今天看到一篇文章,是关于java中如何等待所有线程都执行结束,文章总结得很好,原文如下http://software.intel.com/zh-cn/blogs/2013/10/15/java-countdownlatchcyclicbarrier/?utm_campaign=优快云&utm_source=intel.youkuaiyun.com&utm_medium=Link&utm_content=others-%20Java
看过之后在想java中有很大的灵活性,应该有更多的方式可以做这件事。
这个事情的场景是这样的:许多线程并行的计算一堆问题,然后每个计算存在一个队列,在主线程要等待所有计算结果完成后排序并展示出来。这样的问题其实很常见。
1. 使用join。这种方式其实并不是那么的优雅,将所有线程启动完之后还需要将所有线程都join,但是每次join都会阻塞,直到被join线程完成,很可能所有被阻塞线程已经完事了,主线程还在不断地join,貌似有点浪费,而且两个循环也不太好看。
@Test
public void testThreadSync1() {
final Vector<Integer> list = new Vector<Integer>();
Thread[] threads = new Thread[TEST_THREAD_COUNT];
try {
for (int i = 0; i < TEST_THREAD_COUNT; i++) {
final int num = i;
threads[i] = new Thread(new Runnable() {
public void run() {
try {
Thread.sleep(random.nextInt(100));
} catch (InterruptedException e) {
e.printStackTrace();
}
list.add(num);
System.out.print(num + " add.\t");
}
});
threads[i].start();
}
for (int i = 0; i < threads.length; i++) {
threads[i].join();
System.out.print(i + " end.\t");
}
} catch (InterruptedException ie) {
ie.printStackTrace();
}
printSortedResult(list);
}
9 add. 7 add. 3 add. 5 add. 4 add. 1 add. 0 add. 0 end. 1 end. 8 add. 2 add. 2 end. 3 end. 4 end. 5 end. 6 add. 6 end. 7 end. 8 end. 9 end.

- [输入数据]:
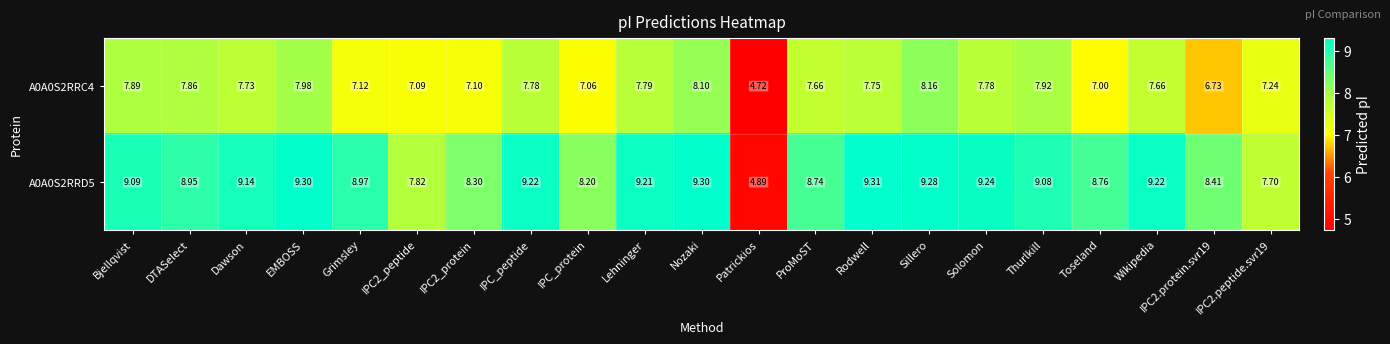

Which series has the largest range (max minus min)?

A0A0S2RRD5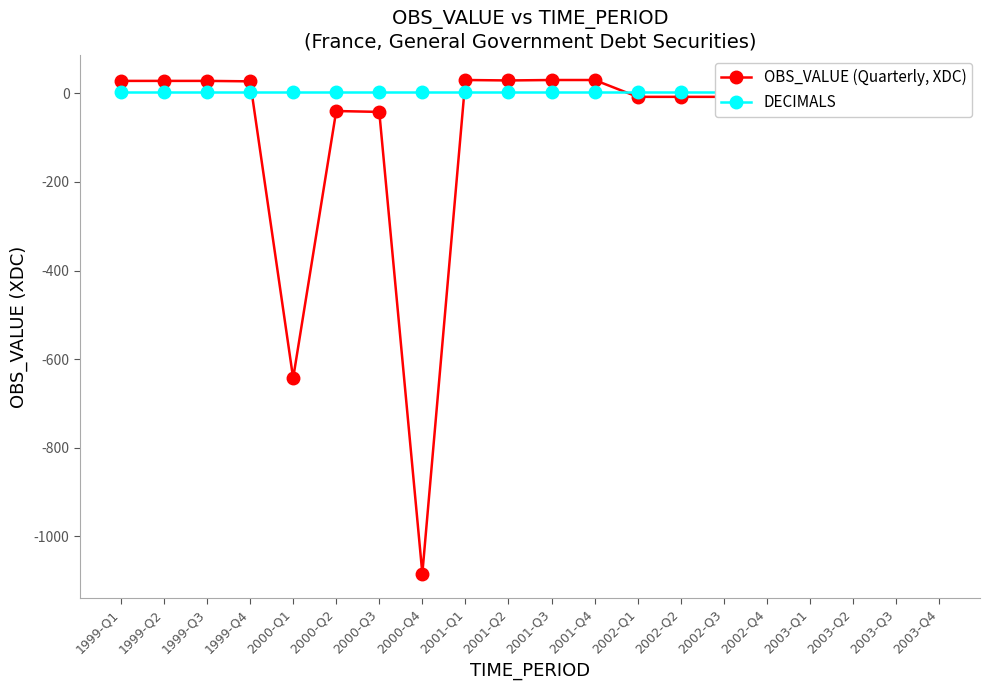

Does the chart display data point markers on the line(s)?

Yes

- [练习说明]: 上文讲的是Java中怎样等待所有线程执行结束。从最后那行程序输出之后接着往下写这篇文章。

- [参考答案]:
before sort
9 7 3 5 4 1 0 8 2 6
after sort
0 1 2 3 4 5 6 7 8 9
2. 使用wait/notifyAll,这个方式其实跟上面是类似的,只是比较底层些吧(join实际上也是wait)。
@Test
public void testThreadSync2() throws IOException, InterruptedException {
final Object waitObject = new Object();
final AtomicInteger count = new AtomicInteger(TEST_THREAD_COUNT);
final Vector<Integer> list = new Vector<Integer>();
Thread[] threads = new Thread[TEST_THREAD_COUNT];
for (int i = 0; i < TEST_THREAD_COUNT; i++) {
final int num = i;
threads[i] = new Thread(new Runnable() {
public void run() {
try {
Thread.sleep(random.nextInt(100));
} catch (InterruptedException e) {
e.printStackTrace();
}
list.add(num);
System.out.print(num + " add.\t");
synchronized (waitObject) {
int cnt = count.decrementAndGet();
if (cnt == 0) {
waitObject.notifyAll();
}
}
}
});
threads[i].start();
}
synchronized (waitObject) {
while (count.get() != 0) {
waitObject.wait();
}
}
printSortedResult(list);
}
3. 使用CountDownLatch,这其实是最优雅的写法了,每个线程完成后都去将计数器减一,最后完成时再来唤醒。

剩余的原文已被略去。